= Luigi de Servi =

Italian painter

Luigi De Servi (4 June 1863 – 25 June 1945) was a French-Italian painter active mainly painting sacred subjects in a late-Mannerist style in Siena, Tuscany, Italy.

==Biography==
He was born in Lucca to a painter named Pietro de Servi. He left during the second year of gymnasium, despite his father's opposition, to enroll in the Regio Istituto di Belle Arti di Lucca, under the director Luigi Norcini. He first exhibited four works at the 29th Esposizione della Società Promotrice di Belle Artists in Genoa.

In 1883, along with his eldest sister, a seamstress, he travelled to Argentina while twelve siblings remain in Lucca. He sold a number of works in Buenos Aires, and soon obtained commissions for portraits, signing "Luis De Servi". He enticed most of his siblings to move to Argentina. In 1884, he painted frescoes for the "Casa Rosada" in Buenos Aires. He also decorated the entrance rotonda, depicting the primitive life of the Argentines, of the Museo de La Plata. In 1886, he painted a Triumph of the Province of Buenos Aires for the Vestibule of the Senate Chamber in Buenos Aires. In 1887, the province commissioned portraits of 70 governors from 1810 to 1877 to be exhibited in Casa Rosada. He lost nearly all his investments in a bank failure. He decided to briefly return to Lucca, but returned to Argentina for another year.

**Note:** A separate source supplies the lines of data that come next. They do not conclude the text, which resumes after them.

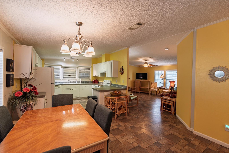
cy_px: 76
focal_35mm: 15
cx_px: 114
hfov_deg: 100.4
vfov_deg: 77.3
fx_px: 95
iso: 100
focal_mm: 15
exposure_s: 1/50
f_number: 3.5
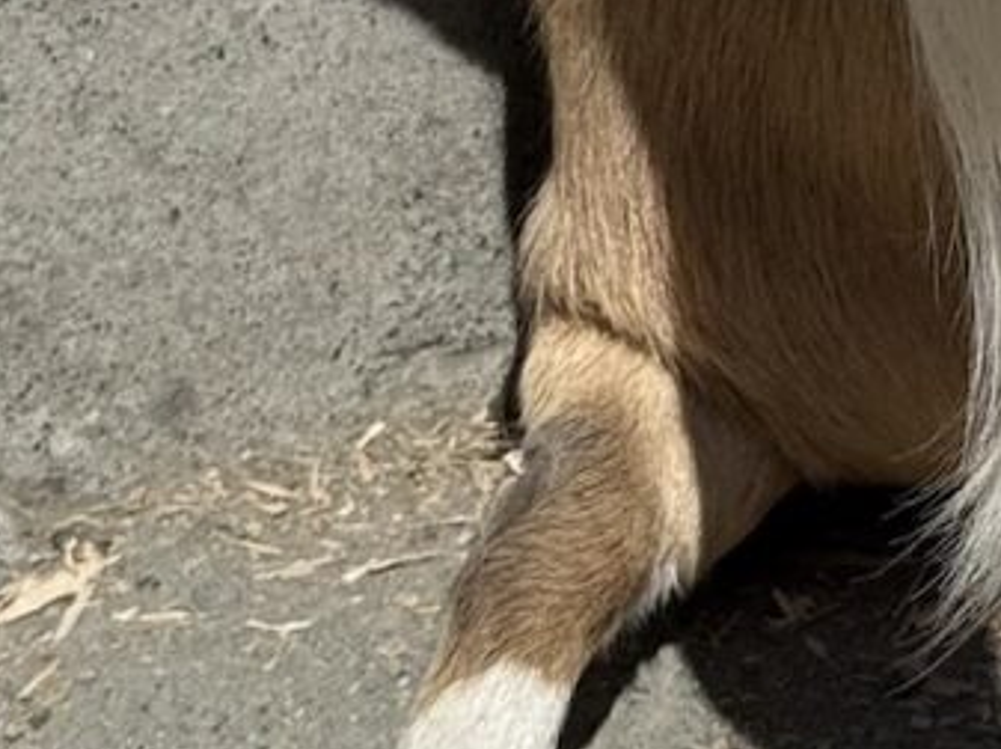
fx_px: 4217
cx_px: 1387
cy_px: -321
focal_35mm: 146
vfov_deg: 9.9
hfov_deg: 13.0
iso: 64
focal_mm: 6.76
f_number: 1.78
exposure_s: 1/11364
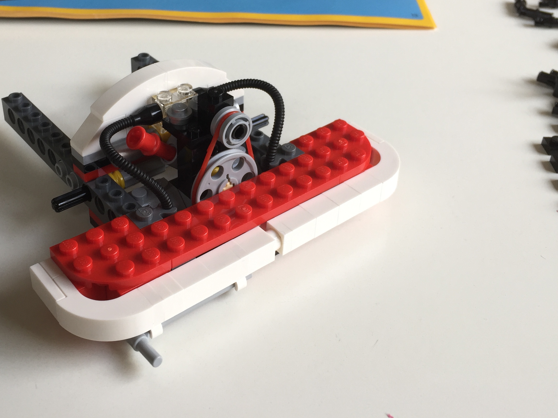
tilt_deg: -31.9
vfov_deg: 32.4
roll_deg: -0.8
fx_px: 709
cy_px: 116
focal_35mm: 44
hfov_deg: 42.7
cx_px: 218
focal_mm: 4.15
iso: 32
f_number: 2.2
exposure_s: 1/50
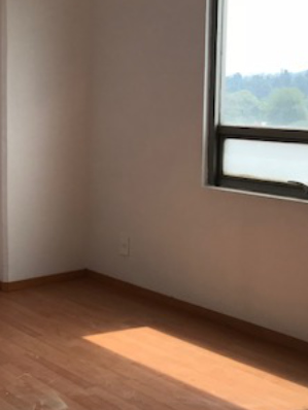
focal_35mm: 45
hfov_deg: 31.6
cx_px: 73
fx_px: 533
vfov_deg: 42.0
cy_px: 182
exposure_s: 1/921
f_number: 1.8
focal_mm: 4
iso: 20
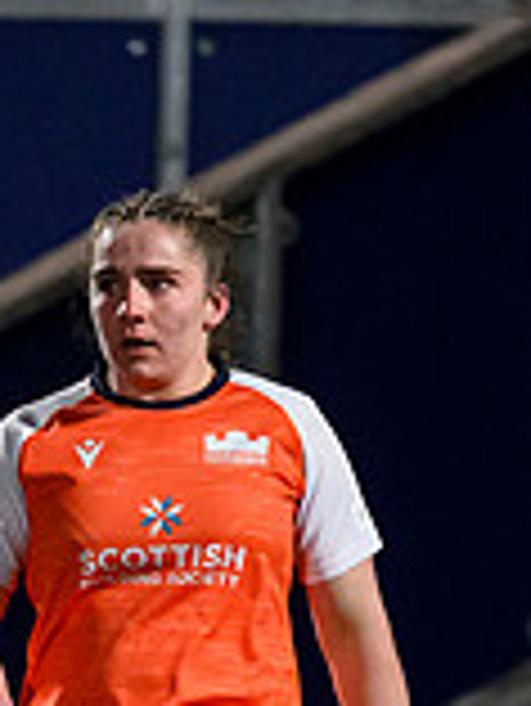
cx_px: -292
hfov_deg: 0.7
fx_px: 43240
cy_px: 997
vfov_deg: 0.9
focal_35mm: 2117
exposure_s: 1/1000
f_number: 2.8
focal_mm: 400
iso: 6400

In 1890–1891, he returned to Lucca, and opened a studio. He linked up with Michele Marcucci and Domenico Martinelli, to fresco 12 lunettes in the arches of the choir in the city cemetery. Due to scarce commissions in Lucca, he worked for 20 months in London mainly as a portrait artist. In 1892, he returned to Lucca to paint frescoes in Villa Lavarello, Varazze and for the church of Santa Caterina in Lucca. In 1893, he travelled to Paris to paint portraits for the Argentine Augusto Belin Sarmiento, but also gained local commissions. He returned to Italy to paint the apse of the church of Santa Maria degli Angeli ad Alassio.

In 1898, he painted the decorations for the piano room of the house of Giacomo Puccini in Torre del Lago. He worked alongside Plinio Nomellini, Ferruccio Pagni, and Edoardo De Albertis.

In 1905, he frescoed the railroad station of Genova Brignole. In 1906, he was named Cavaliere della Corona d'Italia. In 1909, he joined the "Giovane Italia", artistic group. He travels to Uruguay, Argentina and Paris.

In 1910, De Servi returned to Buenos Aires to fresco the ceiling of the Presidential room in the Palazzo del Governo, and also painted panels depicting L'Italia al Mar del Piata for the Bank of Italy and Rio de La Piata. In 1914, De Servi returned to Italy, where he continues to paint portraits. In 1915, he painted the main altarpiece of the church of San Cristoforo in Lucca, depicting the name saint. In 1917 and 1918 he had personal expositions in Viareggio and Lucca respectively. In 1920–1922, he returned to Argentina. In 1923, he painted a portrait of Mussolini for Sena and Carlo Spiccani, that was gifted to Mussolini himself.

In 1924, De Servi wrote an open letter to the "Giornale d'Italia", criticizing the paper's confrontation of the government. As a fascist, he declared he would now boycott the paper he once loyally read. In 1926, he was named secretary of the newly established Fascist Syndicate of Lucchese Artists.

In 1926, he exhibited in the foyer of the Teatro Nazionale of Rome. In 1931, he had personal exhibitions at Lucca and Viarregio. In 1933, he painted two large canvases for the new Cassa di Risparmio di Lucca. In 1938, he exhibited at a "Mostra di pittori liguri dell'Ottocento", at the Palazzo Rosso, Genoa. In 1939, he had a personal exhibition at the Galleria Gerì of Milan.